Work required =>
Your answer must be every line of the data below that holds the string "Table", copied exactly.

(Data begins)

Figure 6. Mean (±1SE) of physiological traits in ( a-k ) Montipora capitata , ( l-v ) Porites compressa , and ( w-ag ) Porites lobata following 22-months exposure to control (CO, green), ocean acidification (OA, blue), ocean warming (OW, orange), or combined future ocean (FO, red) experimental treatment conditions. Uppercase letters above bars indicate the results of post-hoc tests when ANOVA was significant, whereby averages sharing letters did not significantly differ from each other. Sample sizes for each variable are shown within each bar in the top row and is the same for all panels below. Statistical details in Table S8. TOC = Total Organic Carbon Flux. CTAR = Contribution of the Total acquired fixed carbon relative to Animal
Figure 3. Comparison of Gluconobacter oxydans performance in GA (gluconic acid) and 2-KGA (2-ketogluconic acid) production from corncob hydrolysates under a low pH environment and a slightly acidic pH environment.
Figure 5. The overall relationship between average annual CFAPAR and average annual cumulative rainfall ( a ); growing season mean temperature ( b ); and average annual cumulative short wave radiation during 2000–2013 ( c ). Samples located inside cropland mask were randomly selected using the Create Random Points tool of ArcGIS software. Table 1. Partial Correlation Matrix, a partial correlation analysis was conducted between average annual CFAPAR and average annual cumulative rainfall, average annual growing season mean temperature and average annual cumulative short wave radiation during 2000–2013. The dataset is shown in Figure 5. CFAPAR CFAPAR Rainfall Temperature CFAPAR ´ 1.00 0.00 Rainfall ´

(Data ends)

Solved problem =>
Figure 6. Mean (±1SE) of physiological traits in ( a-k ) Montipora capitata , ( l-v ) Porites compressa , and ( w-ag ) Porites lobata following 22-months exposure to control (CO, green), ocean acidification (OA, blue), ocean warming (OW, orange), or combined future ocean (FO, red) experimental treatment conditions. Uppercase letters above bars indicate the results of post-hoc tests when ANOVA was significant, whereby averages sharing letters did not significantly differ from each other. Sample sizes for each variable are shown within each bar in the top row and is the same for all panels below. Statistical details in Table S8. TOC = Total Organic Carbon Flux. CTAR = Contribution of the Total acquired fixed carbon relative to Animal
Figure 5. The overall relationship between average annual CFAPAR and average annual cumulative rainfall ( a ); growing season mean temperature ( b ); and average annual cumulative short wave radiation during 2000–2013 ( c ). Samples located inside cropland mask were randomly selected using the Create Random Points tool of ArcGIS software. Table 1. Partial Correlation Matrix, a partial correlation analysis was conducted between average annual CFAPAR and average annual cumulative rainfall, average annual growing season mean temperature and average annual cumulative short wave radiation during 2000–2013. The dataset is shown in Figure 5. CFAPAR CFAPAR Rainfall Temperature CFAPAR ´ 1.00 0.00 Rainfall ´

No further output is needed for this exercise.